[Dataset entries]
^^^^^^^^^^^^^^^^
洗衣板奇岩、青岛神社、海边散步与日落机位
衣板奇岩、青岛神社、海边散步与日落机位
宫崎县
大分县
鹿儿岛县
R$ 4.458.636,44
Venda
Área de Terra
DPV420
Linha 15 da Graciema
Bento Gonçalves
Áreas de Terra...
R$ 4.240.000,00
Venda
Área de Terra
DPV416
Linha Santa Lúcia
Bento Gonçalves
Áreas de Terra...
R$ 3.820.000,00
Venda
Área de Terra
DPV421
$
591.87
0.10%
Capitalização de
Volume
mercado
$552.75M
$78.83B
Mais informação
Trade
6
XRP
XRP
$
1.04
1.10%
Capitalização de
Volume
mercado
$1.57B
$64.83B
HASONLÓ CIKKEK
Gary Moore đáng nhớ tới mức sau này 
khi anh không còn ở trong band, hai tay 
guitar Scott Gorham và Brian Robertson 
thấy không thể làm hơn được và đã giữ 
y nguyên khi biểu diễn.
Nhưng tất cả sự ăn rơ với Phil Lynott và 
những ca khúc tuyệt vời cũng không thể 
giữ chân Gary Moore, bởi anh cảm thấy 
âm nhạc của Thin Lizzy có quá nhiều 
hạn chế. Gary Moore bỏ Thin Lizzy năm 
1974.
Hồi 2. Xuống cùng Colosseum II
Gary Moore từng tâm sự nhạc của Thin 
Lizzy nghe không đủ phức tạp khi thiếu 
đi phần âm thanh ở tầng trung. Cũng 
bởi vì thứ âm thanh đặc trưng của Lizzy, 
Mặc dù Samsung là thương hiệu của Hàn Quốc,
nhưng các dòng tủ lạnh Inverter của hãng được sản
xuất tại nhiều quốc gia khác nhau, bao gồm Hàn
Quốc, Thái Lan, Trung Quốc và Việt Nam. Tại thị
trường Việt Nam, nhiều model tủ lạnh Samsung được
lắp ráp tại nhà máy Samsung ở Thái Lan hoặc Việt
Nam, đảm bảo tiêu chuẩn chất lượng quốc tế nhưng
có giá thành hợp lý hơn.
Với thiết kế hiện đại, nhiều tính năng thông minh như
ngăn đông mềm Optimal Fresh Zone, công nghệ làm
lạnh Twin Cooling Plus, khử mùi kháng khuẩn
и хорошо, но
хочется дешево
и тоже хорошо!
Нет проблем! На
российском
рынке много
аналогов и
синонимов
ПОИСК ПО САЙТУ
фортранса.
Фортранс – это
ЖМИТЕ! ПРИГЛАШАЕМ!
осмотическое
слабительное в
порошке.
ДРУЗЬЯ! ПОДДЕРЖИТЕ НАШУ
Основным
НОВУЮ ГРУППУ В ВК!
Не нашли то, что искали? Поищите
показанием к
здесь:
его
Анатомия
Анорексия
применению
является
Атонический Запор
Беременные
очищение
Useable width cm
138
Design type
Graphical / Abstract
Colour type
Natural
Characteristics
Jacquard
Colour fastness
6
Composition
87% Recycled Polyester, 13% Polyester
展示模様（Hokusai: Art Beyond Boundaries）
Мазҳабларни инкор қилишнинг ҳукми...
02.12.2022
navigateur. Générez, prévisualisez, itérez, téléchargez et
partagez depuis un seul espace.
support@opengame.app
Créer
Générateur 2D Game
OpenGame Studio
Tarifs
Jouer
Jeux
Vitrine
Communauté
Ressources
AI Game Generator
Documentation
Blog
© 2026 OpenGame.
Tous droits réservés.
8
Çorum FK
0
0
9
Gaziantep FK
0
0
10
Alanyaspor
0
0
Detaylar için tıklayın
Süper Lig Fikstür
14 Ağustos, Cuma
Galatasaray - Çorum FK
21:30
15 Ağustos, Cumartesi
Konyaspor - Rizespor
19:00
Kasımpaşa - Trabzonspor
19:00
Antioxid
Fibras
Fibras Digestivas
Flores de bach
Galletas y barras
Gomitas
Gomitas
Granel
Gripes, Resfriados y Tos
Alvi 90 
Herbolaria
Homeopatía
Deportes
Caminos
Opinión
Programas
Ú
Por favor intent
^^^^^^^^^^^^^^^^
• ASSIGNMENT
Reproduce all the data precisely, word for word.

• WRITTEN ANSWER
洗衣板奇岩、青岛神社、海边散步与日落机位
衣板奇岩、青岛神社、海边散步与日落机位
宫崎县
大分县
鹿儿岛县
R$ 4.458.636,44
Venda
Área de Terra
DPV420
Linha 15 da Graciema
Bento Gonçalves
Áreas de Terra...
R$ 4.240.000,00
Venda
Área de Terra
DPV416
Linha Santa Lúcia
Bento Gonçalves
Áreas de Terra...
R$ 3.820.000,00
Venda
Área de Terra
DPV421
$
591.87
0.10%
Capitalização de
Volume
mercado
$552.75M
$78.83B
Mais informação
Trade
6
XRP
XRP
$
1.04
1.10%
Capitalização de
Volume
mercado
$1.57B
$64.83B
HASONLÓ CIKKEK
Gary Moore đáng nhớ tới mức sau này 
khi anh không còn ở trong band, hai tay 
guitar Scott Gorham và Brian Robertson 
thấy không thể làm hơn được và đã giữ 
y nguyên khi biểu diễn.
Nhưng tất cả sự ăn rơ với Phil Lynott và 
những ca khúc tuyệt vời cũng không thể 
giữ chân Gary Moore, bởi anh cảm thấy 
âm nhạc của Thin Lizzy có quá nhiều 
hạn chế. Gary Moore bỏ Thin Lizzy năm 
1974.
Hồi 2. Xuống cùng Colosseum II
Gary Moore từng tâm sự nhạc của Thin 
Lizzy nghe không đủ phức tạp khi thiếu 
đi phần âm thanh ở tầng trung. Cũng 
bởi vì thứ âm thanh đặc trưng của Lizzy, 
Mặc dù Samsung là thương hiệu của Hàn Quốc,
nhưng các dòng tủ lạnh Inverter của hãng được sản
xuất tại nhiều quốc gia khác nhau, bao gồm Hàn
Quốc, Thái Lan, Trung Quốc và Việt Nam. Tại thị
trường Việt Nam, nhiều model tủ lạnh Samsung được
lắp ráp tại nhà máy Samsung ở Thái Lan hoặc Việt
Nam, đảm bảo tiêu chuẩn chất lượng quốc tế nhưng
có giá thành hợp lý hơn.
Với thiết kế hiện đại, nhiều tính năng thông minh như
ngăn đông mềm Optimal Fresh Zone, công nghệ làm
lạnh Twin Cooling Plus, khử mùi kháng khuẩn
и хорошо, но
хочется дешево
и тоже хорошо!
Нет проблем! На
российском
рынке много
аналогов и
синонимов
ПОИСК ПО САЙТУ
фортранса.
Фортранс – это
ЖМИТЕ! ПРИГЛАШАЕМ!
осмотическое
слабительное в
порошке.
ДРУЗЬЯ! ПОДДЕРЖИТЕ НАШУ
Основным
НОВУЮ ГРУППУ В ВК!
Не нашли то, что искали? Поищите
показанием к
здесь:
его
Анатомия
Анорексия
применению
является
Атонический Запор
Беременные
очищение
Useable width cm
138
Design type
Graphical / Abstract
Colour type
Natural
Characteristics
Jacquard
Colour fastness
6
Composition
87% Recycled Polyester, 13% Polyester
展示模様（Hokusai: Art Beyond Boundaries）
Мазҳабларни инкор қилишнинг ҳукми...
02.12.2022
navigateur. Générez, prévisualisez, itérez, téléchargez et
partagez depuis un seul espace.
support@opengame.app
Créer
Générateur 2D Game
OpenGame Studio
Tarifs
Jouer
Jeux
Vitrine
Communauté
Ressources
AI Game Generator
Documentation
Blog
© 2026 OpenGame.
Tous droits réservés.
8
Çorum FK
0
0
9
Gaziantep FK
0
0
10
Alanyaspor
0
0
Detaylar için tıklayın
Süper Lig Fikstür
14 Ağustos, Cuma
Galatasaray - Çorum FK
21:30
15 Ağustos, Cumartesi
Konyaspor - Rizespor
19:00
Kasımpaşa - Trabzonspor
19:00
Antioxid
Fibras
Fibras Digestivas
Flores de bach
Galletas y barras
Gomitas
Gomitas
Granel
Gripes, Resfriados y Tos
Alvi 90 
Herbolaria
Homeopatía
Deportes
Caminos
Opinión
Programas
Ú
Por favor intent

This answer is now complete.